- Introdução
Nas últimas décadas, o tema da primeira infância tem ocupado espaço crescente nas ciências. Aos estudos de áreas de conhecimento, como a Psicologia, a Pedagogia, a Pediatria, a História e a Sociologia, foram se juntando os da Economia, do Direito, das Neurociências, entre outros. Nesse movimento, reformularam-se os conceitos sobre a criança, o que justificou a criação de novas áreas de conhecimento, como a Sociologia da Infância.
Tais conhecimentos revelaram distinções entre os conceitos de criança e infância.1,2 O conceito de criança se refere a uma visão mais biológica, de período do ciclo de vida, com foco no amadurecimento dos sistemas e das funções, tido como natural e, portanto, universal. O conceito de infância, uma construção histórico-social, evidenciou o lugar social das crianças como sujeitos de direitos e participantes ativos na construção da sua realidade, e tais aspectos só se viabilizam dentro de contextos sociais, marcadamente diversos entre as crianças do mundo.2 Assim, compreendeu-se que a infância, de fato, não é um fenômeno único e universal; a realidade remete à coexistência de infâncias diversas.
À medida que foram sendo construídos os conhecimentos sobre as especificidades das crianças, ampliou-se a importância desse período da vida para a constituição do ser humano em todos os seus aspectos: físicos, fisiológicos, cognitivos, emocionais, sociais, culturais e funcionais. Além disso, verificou-se que muitas formas de cuidado correntemente praticado não tinham fundamentação ou eram prejudiciais às crianças. Isso incluiu situações distintas, como:
- alimentação — suas influências na saúde até o final da vida são atualmente mais conhecidas;
- estimulação — antes entendida como necessária apenas para as crianças com déficits de desenvolvimento;
- disciplina mediante força — antes entendida como necessária para moldar os impulsos e a incapacidade de autocontrole infantil.
Ao mesmo tempo, foi fortalecida a perspectiva dos direitos da criança, que a alçou ao status de cidadã, ganho fundamental para a reorientação de políticas públicas e de ações sociais a seu favor, uma conquista essencial para uma “grande virada” na atenção à criança.

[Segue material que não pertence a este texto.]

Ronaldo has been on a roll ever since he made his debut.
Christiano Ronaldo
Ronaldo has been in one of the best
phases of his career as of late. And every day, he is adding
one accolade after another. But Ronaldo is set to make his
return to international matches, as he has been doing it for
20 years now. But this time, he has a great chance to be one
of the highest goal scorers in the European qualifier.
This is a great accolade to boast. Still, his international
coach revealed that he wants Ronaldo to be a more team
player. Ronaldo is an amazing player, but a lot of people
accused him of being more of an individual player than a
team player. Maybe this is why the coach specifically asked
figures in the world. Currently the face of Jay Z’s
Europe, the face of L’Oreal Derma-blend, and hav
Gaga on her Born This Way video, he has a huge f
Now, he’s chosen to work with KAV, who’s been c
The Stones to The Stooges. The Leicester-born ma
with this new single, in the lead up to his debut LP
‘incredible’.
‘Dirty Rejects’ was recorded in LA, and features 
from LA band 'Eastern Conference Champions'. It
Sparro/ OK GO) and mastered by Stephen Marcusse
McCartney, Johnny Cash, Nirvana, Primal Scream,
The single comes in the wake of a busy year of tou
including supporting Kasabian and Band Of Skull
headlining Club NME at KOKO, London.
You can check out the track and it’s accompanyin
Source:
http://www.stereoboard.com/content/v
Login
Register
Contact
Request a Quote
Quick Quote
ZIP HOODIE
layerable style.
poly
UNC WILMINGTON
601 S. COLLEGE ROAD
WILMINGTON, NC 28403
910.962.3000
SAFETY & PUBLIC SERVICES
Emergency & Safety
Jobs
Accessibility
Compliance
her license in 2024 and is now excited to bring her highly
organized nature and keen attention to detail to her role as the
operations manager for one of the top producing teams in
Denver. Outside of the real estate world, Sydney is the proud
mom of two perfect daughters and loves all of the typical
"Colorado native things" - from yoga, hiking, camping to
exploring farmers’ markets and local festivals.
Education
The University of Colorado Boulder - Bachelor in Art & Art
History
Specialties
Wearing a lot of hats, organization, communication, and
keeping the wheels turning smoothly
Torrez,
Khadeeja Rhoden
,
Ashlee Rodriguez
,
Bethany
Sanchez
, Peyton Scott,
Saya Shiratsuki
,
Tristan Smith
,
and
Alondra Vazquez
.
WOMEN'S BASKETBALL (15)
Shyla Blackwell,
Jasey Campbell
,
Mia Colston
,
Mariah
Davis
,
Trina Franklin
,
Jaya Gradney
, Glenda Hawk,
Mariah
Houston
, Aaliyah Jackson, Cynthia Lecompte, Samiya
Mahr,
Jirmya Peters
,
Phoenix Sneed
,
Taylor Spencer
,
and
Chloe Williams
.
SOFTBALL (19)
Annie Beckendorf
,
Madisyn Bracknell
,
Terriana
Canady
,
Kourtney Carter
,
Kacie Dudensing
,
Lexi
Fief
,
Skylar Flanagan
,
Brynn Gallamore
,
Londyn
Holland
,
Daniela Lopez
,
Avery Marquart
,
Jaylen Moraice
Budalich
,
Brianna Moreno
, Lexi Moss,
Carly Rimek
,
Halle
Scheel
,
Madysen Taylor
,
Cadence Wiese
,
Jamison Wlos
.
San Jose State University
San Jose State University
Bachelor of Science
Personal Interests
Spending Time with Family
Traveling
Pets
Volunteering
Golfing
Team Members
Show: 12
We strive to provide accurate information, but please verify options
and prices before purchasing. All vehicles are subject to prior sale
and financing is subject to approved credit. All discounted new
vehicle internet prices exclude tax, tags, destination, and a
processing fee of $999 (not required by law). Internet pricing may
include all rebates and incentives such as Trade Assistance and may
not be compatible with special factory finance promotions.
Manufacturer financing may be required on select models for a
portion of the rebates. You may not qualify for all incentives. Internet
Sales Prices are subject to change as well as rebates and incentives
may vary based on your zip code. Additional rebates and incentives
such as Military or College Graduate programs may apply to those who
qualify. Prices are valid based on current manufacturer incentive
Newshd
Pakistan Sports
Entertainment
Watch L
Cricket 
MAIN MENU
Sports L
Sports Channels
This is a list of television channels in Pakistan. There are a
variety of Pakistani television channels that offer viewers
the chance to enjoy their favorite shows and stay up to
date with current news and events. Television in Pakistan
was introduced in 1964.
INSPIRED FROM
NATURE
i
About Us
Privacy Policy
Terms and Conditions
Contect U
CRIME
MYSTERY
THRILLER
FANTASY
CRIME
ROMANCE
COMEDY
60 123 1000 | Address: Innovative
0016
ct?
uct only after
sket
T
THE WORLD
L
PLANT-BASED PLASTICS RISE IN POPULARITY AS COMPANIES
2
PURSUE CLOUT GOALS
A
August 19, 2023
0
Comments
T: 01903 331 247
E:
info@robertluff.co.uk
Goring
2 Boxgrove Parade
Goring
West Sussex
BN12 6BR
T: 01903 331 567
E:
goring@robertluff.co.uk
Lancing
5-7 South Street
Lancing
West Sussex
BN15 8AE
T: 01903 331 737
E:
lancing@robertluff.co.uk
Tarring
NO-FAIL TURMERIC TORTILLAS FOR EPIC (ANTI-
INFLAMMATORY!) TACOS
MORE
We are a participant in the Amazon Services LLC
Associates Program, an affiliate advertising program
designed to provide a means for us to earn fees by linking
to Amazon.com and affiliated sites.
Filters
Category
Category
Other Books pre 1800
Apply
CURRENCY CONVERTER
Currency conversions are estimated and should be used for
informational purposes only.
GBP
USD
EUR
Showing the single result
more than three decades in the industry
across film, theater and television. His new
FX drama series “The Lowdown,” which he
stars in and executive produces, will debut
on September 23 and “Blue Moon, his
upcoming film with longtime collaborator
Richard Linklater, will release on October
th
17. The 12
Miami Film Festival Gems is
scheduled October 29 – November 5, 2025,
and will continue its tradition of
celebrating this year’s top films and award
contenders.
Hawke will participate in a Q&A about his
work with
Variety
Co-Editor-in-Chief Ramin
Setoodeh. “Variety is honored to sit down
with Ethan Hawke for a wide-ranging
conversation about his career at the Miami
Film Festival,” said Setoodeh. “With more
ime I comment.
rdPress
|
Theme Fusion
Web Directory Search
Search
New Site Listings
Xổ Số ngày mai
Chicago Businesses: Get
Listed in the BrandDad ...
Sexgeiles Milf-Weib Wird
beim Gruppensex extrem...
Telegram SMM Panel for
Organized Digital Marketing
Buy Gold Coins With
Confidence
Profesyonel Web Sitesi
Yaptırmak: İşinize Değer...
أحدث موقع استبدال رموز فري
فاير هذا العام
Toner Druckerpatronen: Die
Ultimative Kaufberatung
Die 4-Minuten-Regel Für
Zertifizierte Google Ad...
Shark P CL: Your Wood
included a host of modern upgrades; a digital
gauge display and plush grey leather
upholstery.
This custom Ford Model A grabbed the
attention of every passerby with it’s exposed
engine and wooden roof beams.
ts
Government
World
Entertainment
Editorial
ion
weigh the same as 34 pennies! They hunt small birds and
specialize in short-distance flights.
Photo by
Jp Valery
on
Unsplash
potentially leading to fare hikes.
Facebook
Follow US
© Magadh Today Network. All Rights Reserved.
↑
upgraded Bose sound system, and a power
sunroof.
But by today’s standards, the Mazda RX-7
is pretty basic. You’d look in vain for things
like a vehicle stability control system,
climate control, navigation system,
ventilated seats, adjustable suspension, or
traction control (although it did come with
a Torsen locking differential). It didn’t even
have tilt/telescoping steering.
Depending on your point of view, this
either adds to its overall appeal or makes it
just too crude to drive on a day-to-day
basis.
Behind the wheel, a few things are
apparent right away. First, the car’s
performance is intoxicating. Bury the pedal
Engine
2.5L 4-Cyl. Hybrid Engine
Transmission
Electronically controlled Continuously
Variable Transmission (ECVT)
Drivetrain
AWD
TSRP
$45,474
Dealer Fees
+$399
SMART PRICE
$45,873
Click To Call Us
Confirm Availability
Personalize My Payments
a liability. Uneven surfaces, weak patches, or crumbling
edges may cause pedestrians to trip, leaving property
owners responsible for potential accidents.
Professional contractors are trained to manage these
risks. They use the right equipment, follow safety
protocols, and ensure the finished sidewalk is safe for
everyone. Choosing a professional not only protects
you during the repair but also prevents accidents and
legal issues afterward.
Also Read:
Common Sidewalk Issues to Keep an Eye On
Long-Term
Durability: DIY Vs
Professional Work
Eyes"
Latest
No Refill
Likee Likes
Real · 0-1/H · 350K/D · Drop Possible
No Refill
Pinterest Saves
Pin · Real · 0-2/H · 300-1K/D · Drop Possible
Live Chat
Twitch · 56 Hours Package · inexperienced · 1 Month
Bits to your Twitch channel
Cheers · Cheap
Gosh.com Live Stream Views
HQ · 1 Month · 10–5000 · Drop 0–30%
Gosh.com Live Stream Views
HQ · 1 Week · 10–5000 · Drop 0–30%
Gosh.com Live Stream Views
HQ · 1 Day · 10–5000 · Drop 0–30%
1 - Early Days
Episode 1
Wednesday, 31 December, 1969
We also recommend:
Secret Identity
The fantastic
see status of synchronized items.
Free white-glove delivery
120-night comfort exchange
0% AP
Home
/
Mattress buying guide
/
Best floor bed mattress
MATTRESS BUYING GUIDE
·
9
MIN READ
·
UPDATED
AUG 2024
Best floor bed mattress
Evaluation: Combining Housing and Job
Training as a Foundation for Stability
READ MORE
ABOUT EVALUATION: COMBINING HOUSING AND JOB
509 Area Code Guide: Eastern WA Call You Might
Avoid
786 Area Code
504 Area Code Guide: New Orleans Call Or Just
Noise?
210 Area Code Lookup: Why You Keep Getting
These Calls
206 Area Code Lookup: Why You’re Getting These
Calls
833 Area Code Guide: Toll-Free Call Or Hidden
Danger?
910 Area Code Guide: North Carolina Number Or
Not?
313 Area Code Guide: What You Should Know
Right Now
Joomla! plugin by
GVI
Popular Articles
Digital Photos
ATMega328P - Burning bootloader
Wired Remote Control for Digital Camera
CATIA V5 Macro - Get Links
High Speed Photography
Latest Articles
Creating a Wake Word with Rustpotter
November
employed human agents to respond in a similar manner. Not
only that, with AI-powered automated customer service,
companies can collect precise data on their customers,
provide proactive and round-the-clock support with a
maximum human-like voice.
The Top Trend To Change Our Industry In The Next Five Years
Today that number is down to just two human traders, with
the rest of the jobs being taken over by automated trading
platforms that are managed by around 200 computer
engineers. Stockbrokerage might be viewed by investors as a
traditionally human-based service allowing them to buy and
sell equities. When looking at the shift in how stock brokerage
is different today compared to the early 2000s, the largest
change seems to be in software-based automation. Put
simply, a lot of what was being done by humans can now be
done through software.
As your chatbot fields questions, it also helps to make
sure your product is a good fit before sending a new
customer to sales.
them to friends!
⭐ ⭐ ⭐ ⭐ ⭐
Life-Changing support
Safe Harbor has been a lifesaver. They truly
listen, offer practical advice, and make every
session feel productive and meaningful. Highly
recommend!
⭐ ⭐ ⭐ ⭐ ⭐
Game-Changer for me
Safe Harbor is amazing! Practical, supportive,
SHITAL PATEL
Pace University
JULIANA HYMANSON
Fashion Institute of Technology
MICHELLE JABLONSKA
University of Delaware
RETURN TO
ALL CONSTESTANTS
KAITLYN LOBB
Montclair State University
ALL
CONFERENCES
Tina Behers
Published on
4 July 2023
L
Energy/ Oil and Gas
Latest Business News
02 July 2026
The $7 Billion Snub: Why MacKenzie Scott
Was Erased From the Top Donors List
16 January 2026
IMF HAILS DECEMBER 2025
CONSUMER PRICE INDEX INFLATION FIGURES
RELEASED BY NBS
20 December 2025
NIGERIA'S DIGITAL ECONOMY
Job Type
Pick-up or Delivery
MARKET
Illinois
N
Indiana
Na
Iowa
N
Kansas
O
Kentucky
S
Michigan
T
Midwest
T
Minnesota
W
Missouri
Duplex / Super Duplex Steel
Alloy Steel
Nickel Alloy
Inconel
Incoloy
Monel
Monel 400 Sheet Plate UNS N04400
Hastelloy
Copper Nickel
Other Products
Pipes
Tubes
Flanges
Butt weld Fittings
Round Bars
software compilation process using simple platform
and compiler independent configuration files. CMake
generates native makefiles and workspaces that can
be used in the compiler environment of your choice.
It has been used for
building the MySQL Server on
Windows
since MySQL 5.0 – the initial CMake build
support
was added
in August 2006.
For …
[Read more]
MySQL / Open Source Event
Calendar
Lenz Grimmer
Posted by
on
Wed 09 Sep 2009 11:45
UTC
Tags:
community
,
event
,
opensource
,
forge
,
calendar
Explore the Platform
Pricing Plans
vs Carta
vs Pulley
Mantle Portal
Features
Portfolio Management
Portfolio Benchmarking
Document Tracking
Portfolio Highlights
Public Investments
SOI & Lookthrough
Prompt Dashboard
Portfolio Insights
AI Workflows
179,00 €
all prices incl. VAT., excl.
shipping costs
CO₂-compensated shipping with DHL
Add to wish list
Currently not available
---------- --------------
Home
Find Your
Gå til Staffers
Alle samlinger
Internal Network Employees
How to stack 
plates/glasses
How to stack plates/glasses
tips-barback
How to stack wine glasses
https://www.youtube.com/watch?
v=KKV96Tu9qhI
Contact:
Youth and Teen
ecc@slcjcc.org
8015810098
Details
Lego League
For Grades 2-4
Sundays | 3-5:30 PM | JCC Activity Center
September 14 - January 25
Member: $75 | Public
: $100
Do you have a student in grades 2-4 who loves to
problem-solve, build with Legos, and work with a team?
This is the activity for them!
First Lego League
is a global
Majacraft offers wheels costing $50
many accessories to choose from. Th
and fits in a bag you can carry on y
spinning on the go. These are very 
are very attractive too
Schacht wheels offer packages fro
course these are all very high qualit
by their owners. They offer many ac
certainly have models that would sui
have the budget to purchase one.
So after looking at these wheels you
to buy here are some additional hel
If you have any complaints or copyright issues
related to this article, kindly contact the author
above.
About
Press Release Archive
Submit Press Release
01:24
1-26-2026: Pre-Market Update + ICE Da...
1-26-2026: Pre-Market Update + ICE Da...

Ao ser reconhecido o valor que a criança possui como sujeito de direitos, as questões éticas e o direito de participação surgem como elementos intrínsecos a qualquer aproximação da criança, além da exigência de atenção às suas especificidades de pessoa em desenvolvimento. Com base nisso, o Plano Nacional pela Primeira Infância (PNPIPlano Nacional pela Primeira Infância) ressalta que “viver a primeira infância com plenitude é um direito de toda criança cujo cumprimento depende da decisão, do compromisso político e ético, e do persistente empenho do Governo e da sociedade”.3
No Brasil, o Marco Legal da Primeira Infância4 determina as responsabilidades de todas as esferas de governo e de todos os profissionais que atuam na primeira infância relativas à proteção e à promoção dos direitos de todas as crianças, assim como o provimento de contextos seguros de desenvolvimento que favoreçam o alcance das potencialidades e do funcionamento social saudável dessa população.
Este artigo aborda conceitos e conhecimentos que visam apoiar o enfermeiro na construção de uma atuação que contemple tais responsabilidades, com proposições de cuidado que respeitam as especificidades das crianças e proveem um contexto seguro de desenvolvimento, favorecendo o alcance das potencialidades e do funcionamento social saudável, incluindo aquelas com alguma limitação ou deficiência.
- Objetivos
Ao final da leitura deste artigo, o leitor será capaz de
- reconhecer os conceitos de primeira infância, de desenvolvimento infantil (DIdesenvolvimento infantil) e de cuidados para o desenvolvimento;
- discorrer sobre as bases legais e histórico-sociais que justificam a atenção prioritária à primeira infância;
- identificar as ações profissionais do enfermeiro para a atenção à criança no período da primeira infância;
- propor intervenções de enfermagem com foco na promoção da saúde e no desenvolvimento da criança na primeira infância.